A budget in most countries is annual. This means a budget starting in January is normally proposed by the desk officer in March, April, balanced for priorities within the hierarchy and government and finally discussed, amended and approved by the parliament around November. The actual calendar depends on the donor. From that moment on, the allocation for departments, programmes, budget lines and even individual allocations is fixed for the rest of the year. Changes are still possible. However, the procedures can be difficult. In most countries, the legislation supports limiting expenditure and makes additional expenditure difficult. At the higher levels, there is a need to go back to the parliament, at the intermediate level, it might be necessary to go to the Chancellor of the Exchequer. At the lower levels, changes might be allowed within the department or even at the level of the desk officer.

Lessons learned:

  1. On the cabinet level, a government decides on the broad strokes. So the only cabinet level decision might be on the total Official Development Assistance budget for the year (allocation is annual, spending might be multi-annual). Within this budget, it is mostly the preserve of the Minister for development coöperation to make allocations.
  2. As most governments don’t allow the printing of money, additional funding for a development issue normally means savings within the same department. “Additional funding” for development is only possible if there is a disaster or other major event that convinces the parliament and the public to change its priorities, by reallocating e.g. national health service budget to disaster relief. There might be a constituency of potential health service clients who would oppose this move. International conferences, resolutions or best practices normally don’t qualify for getting this treatment. Real additional funding would e.g. mean that a government moves its benchmark for development spending up (e.g. from 0.7 % to 0.75 %).

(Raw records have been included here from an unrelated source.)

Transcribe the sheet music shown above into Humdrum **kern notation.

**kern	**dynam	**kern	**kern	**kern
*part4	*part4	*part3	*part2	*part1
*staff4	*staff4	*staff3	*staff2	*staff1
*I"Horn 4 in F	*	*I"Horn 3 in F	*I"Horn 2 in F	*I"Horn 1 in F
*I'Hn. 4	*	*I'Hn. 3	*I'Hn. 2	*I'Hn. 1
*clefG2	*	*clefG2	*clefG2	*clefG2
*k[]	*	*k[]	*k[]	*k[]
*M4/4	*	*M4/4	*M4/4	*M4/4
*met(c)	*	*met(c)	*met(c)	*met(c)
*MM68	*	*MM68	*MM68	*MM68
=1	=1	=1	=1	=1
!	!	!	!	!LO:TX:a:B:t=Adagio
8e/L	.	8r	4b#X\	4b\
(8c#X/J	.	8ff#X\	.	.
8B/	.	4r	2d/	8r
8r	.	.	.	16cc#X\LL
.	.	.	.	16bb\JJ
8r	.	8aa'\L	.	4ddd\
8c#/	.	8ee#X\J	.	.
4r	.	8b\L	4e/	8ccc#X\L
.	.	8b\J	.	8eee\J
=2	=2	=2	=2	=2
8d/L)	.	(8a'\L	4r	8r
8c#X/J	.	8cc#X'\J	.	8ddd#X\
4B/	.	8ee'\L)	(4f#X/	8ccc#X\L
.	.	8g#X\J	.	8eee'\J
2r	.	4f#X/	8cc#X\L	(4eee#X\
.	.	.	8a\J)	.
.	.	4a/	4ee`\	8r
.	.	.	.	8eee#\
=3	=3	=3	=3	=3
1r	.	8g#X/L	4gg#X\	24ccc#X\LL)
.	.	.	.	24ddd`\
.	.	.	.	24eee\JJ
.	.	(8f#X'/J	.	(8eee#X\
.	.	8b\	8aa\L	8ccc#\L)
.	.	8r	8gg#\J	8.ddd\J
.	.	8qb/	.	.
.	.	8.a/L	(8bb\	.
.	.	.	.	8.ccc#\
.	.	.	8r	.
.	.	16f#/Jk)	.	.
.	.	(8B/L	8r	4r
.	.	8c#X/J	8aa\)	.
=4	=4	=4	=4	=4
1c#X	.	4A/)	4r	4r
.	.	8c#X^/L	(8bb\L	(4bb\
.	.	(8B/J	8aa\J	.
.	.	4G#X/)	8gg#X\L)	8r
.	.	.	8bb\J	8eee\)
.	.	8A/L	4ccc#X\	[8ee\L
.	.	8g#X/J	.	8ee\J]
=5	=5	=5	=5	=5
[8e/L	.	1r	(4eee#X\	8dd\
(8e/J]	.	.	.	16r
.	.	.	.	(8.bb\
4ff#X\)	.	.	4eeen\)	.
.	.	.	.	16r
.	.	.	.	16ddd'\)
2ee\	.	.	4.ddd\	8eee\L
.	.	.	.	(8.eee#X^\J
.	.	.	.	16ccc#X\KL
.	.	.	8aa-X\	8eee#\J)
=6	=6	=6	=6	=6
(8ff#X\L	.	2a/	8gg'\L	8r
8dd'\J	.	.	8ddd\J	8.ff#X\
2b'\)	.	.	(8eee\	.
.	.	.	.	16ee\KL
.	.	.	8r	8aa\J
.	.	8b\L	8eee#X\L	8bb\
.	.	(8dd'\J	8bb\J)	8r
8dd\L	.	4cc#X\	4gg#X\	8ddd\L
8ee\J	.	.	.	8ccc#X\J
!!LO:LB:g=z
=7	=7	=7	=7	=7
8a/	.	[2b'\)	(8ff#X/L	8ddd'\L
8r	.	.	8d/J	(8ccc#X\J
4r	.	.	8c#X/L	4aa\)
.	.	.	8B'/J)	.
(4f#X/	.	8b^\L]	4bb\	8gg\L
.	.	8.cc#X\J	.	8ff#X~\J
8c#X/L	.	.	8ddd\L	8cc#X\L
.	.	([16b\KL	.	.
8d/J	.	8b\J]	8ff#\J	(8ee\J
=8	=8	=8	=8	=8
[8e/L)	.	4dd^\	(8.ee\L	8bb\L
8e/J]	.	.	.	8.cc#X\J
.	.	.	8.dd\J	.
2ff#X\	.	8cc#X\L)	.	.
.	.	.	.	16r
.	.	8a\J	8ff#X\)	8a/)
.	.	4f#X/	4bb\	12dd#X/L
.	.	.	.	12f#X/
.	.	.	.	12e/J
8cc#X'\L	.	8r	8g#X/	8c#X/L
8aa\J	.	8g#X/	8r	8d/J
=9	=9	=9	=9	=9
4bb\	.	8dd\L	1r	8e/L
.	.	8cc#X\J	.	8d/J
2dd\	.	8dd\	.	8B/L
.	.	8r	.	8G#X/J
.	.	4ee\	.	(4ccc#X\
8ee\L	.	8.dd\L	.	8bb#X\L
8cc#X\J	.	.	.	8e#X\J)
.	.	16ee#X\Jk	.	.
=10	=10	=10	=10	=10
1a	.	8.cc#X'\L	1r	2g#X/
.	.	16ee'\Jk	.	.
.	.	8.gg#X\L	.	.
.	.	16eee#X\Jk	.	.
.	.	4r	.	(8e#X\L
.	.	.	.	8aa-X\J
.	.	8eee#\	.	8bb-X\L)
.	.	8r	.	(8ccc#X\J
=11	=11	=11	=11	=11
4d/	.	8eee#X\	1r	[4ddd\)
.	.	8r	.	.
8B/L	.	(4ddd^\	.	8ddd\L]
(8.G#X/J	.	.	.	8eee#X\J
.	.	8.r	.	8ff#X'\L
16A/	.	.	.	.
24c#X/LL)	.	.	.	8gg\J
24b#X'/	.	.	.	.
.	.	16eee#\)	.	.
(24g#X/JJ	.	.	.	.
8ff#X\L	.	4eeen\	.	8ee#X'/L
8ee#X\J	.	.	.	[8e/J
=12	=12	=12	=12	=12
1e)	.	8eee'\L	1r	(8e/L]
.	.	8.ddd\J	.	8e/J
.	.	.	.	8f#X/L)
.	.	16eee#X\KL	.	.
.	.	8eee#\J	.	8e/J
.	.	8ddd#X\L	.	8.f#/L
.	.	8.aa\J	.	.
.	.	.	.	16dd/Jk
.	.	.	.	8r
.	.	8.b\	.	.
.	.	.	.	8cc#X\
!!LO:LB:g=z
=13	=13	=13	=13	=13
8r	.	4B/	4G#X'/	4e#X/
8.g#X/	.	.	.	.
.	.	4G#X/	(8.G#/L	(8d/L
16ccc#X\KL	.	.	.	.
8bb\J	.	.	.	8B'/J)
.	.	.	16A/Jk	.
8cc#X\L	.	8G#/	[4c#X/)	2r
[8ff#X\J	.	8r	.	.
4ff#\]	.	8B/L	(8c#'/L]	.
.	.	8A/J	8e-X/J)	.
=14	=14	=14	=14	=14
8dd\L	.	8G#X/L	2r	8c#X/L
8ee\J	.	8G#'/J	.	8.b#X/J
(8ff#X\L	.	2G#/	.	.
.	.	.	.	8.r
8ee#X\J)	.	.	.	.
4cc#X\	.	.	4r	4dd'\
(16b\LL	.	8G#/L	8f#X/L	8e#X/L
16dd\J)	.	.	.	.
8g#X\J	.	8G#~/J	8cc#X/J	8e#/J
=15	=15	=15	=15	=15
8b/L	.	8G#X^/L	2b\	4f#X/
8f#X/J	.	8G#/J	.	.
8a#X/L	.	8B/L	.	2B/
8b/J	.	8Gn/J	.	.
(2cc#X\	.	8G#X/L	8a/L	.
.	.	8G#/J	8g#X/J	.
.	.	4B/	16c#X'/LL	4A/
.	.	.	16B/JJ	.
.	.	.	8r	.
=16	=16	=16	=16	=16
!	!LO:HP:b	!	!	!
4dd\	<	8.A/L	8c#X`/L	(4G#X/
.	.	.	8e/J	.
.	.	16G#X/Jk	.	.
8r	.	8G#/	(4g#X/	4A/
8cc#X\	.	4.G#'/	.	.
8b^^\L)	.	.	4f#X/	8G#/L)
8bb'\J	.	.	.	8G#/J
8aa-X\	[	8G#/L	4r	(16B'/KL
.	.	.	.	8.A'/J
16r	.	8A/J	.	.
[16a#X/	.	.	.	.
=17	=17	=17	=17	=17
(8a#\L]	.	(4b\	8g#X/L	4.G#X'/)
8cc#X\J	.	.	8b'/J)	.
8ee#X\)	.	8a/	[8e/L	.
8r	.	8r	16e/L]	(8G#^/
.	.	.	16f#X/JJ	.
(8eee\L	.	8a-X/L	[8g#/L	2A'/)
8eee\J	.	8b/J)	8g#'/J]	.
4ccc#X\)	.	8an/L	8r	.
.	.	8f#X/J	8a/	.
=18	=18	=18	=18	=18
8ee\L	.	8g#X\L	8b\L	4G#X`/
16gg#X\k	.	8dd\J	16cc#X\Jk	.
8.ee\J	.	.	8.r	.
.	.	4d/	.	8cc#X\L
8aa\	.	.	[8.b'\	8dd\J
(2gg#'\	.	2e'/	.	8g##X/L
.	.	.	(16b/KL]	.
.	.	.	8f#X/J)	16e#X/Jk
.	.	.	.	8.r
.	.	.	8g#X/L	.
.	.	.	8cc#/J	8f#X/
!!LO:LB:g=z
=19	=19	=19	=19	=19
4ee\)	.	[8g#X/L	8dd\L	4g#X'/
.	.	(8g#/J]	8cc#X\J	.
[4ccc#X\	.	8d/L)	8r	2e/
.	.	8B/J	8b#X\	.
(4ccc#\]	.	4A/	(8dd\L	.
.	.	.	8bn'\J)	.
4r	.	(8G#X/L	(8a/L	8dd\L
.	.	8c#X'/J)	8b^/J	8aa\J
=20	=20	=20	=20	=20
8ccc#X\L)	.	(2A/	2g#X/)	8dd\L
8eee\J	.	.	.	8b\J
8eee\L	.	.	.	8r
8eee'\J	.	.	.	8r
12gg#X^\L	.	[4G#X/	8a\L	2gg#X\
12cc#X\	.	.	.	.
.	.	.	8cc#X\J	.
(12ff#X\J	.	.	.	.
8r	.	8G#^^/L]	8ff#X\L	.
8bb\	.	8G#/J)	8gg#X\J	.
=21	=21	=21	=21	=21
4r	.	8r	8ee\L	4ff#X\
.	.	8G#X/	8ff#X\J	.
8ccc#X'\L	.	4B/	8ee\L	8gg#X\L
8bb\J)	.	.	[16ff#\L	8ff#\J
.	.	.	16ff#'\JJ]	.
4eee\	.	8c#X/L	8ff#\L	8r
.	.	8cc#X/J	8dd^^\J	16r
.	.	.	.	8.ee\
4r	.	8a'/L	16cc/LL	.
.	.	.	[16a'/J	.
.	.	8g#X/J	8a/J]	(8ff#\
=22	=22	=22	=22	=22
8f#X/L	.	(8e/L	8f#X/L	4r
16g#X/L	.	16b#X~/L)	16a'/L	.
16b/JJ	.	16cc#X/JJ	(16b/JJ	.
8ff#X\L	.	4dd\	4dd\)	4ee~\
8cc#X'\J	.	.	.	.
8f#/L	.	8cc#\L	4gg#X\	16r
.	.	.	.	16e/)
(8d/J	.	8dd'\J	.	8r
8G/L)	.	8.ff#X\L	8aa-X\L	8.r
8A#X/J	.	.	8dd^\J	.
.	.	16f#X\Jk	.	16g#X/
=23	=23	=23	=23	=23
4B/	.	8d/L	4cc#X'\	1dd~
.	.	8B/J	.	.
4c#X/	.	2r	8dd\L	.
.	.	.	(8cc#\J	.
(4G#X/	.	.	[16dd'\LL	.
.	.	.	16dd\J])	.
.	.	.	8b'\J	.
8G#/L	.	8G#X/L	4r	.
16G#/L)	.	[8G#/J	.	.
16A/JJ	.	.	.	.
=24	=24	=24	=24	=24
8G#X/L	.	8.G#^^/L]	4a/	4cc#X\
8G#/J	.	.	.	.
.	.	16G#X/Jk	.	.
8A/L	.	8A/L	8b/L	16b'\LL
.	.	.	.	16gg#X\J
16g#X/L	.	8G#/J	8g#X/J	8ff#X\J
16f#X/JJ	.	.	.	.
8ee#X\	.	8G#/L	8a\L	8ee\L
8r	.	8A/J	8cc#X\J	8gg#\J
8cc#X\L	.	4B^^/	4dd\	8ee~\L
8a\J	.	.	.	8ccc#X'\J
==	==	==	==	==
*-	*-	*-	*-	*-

  3. For all practical purposes, “Additional funding” for one development item, like climate change adaptation means to diminish the funding for less sexy development priorities, like primary education, health systems or democratic governance between elections. The call for additional funding is a call to diminish the funding for other development issues. The choices for savings are seldom explicit. How many people should we stop feeding to increase the funding for coördination?
  4. Who pays the piper calls it tune: If it is not on the budget, it is not important. If an item is recognized as a budget line or a programme in the official budget, it is ingrained in the DNA of the donor. Continuity is near guaranteed, even over the years. If there is only an agreement signed to give the item top priority, but there is no dedicated budget, allocation of scarce funding will be difficult. It will depend on the priority the desk officer can impose on his minister for actually paying up. However, being buried in the budget on a lower level might be useful to stay under the radar, e.g. when supporting innovative interventions with low political backing and public appeal.